Genau wie Breivik beruft sich Tarrant  auf zentrale ideologische Versatzstücke der sogenannten Neuen Rechten. Neue Rechte, das ist die beschönigende Bezeichnung für die modernisierten  faschistischen Bewegungen, die sich im äußeren Habitus und durch eine vorsichtige Sprache von den klassischen alten faschistischen und nazistischen Bewegungen abgrenzen.  

Kern- und Angelpunkt des Pamphlets des Mörders von Christchurch ist die These vom großen Austausch. Diese aus Frankreich importierte Theorie der extremen Rechten (erstmals formuliert von Renaud Camus) ist  das zentrale Agitationsthema der Identitären Bewegung Österreichs (IBÖ). Sogenannte “globalistische und multikulturelle kulturmarxistische” Politiker versuchen, die weiße europäische Rasse durch gezielte Massenimmigration aus der arabischen Welt und aus Afrika zu zerstören.

Bei der Verbreitung dieser apokalyptischen Vision sind sich, Nationalismus hin oder her, “neue Rechte” und alte Faschisten aller Kontinente einig. “Alt-Right” Blogerinnen und Blogger in den USA (also in der Regel Vertreter_innen eines evangelikal lackierten weißen Rassismus und rabiaten Antikommunismus) verbreiten die Geschichte vom “Großen Austausch” ebenso wie englische Faschisten.

Das Angstmacher-Szenario wird vor allem vom Führer der österreichischen Identitären, Martin Sellner, in Videos, via Twitter  und Veröffentlichungen in einschlägigen neurechten Publikationen verbreitet. Damit hat er auch bei den Alt-Rightists Erfolg – seine Verlobte, Britanny Pettibone, ist eine der bekanntesten rassistischen Blogerinnen in den USA, die kanadische Faschistin Laureen Southern durfte mit den Idis bei deren menschenfeindlicher Aktion im Mittelmeer mit an Bord kommen. Mit großem Bedacht wählt der IBÖ-Führer  seine Worte so, dass er immer gerade noch am Wiederbetätigungsparagraphen vorbei schrammt.

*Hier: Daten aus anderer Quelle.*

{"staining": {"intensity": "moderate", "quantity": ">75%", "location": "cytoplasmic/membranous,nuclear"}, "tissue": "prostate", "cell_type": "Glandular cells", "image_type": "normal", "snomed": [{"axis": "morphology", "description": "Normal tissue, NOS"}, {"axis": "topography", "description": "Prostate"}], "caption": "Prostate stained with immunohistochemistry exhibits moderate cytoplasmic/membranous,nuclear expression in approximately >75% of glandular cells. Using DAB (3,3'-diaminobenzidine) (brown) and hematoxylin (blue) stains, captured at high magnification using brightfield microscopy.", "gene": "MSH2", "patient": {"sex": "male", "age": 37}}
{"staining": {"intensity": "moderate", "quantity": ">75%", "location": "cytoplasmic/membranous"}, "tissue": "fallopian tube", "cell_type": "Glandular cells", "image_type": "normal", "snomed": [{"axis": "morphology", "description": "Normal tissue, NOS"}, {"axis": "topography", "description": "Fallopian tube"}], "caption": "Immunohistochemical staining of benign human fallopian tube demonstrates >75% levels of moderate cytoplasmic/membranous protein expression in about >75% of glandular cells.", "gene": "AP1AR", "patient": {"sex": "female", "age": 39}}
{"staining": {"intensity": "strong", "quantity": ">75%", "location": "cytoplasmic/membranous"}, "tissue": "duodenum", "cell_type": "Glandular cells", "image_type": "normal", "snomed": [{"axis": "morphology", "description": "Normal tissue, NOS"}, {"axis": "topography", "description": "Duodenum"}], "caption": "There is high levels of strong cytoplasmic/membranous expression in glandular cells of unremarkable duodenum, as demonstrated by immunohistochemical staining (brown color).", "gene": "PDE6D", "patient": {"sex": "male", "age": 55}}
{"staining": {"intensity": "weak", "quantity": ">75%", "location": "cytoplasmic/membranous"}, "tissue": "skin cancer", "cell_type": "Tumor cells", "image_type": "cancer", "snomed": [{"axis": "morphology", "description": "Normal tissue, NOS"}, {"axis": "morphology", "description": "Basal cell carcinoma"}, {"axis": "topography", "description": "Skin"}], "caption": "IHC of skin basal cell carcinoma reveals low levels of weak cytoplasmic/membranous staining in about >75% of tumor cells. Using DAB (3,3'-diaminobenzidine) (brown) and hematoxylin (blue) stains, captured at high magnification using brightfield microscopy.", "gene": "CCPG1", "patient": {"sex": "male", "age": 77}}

Gefährlich sind nicht die Anhänger der angsterfüllten Plaudertasche im Hipster- Look, gefährlich ist, dass immer reaktionärer werdende traditionelle bürgerliche Parteien mangels eigener theoretischer Fähigkeiten die modern und zeitgeistig aufbereiteten Parolen aus dem faschistischen Lager übernehmen.

Faschistische Positionen bei beiden Regierungsparteien salonfähig

Kein Wunder, dass in Österreich FPÖ-Nationalratsabgeordnete auf Kundgebungen der IBÖ sprechen, Funktionäre der unteren Ebene gemeinsam mit den Sellner- Brüdern demonstrieren und auch Herr Strache kein Problem hat, mit den Führern der Identitären an einem Wirtshaustisch zu sitzen.  Und hier gleich eine Anmerkung, die uns umso leichter fällt, weil wir bekanntermaßen keine Verteidiger der Funktion des Bundespräsidenten sind: wenn sich Martin Sellner als Jux auf einem Selfie mit Alexander van der Bellen ablichtet ist das tatsächlich etwas, was man dem damaligen Präsidentschaftskandidaten nicht vorwerfen kann. So prominent ist Herr Sellner auch wieder nicht, dass ihn jeder kennen muss. Es ist aber ein Unterschied, ob ein Spitzenpolitiker nach einer Veranstaltung seiner Partei in entspannter Atmosphäre mit Rechtsextremen an einem Tisch sitzt. Was unter anderem dadurch bewiesen ist, dass der Versuch H.C. Straches, den “Politikberater” Fussi vor Gericht zu zerren, weil dieser angeblich die entsprechenden Fotos gefälscht habe, krachend gescheitert ist, weil die Fotos natürlich echt waren.

Und auch Bundeskanzler Sebastian Kurz kann sich zurecht in einem Presseinterview damit brüsten, dass das, was er heute sagt (sofern er überhaupt den Mund aufbekommt), vor drei Jahren in Europa noch als rechtsextrem gegolten hat. Wer als einzigen politischen Erfolg bis zum Erbrechen die Vertreibung von Flüchtenden verkauft, ist nur noch ein paar Millimeter vom großen Austausch und der von den Identitären geforderten Remigration entfernt.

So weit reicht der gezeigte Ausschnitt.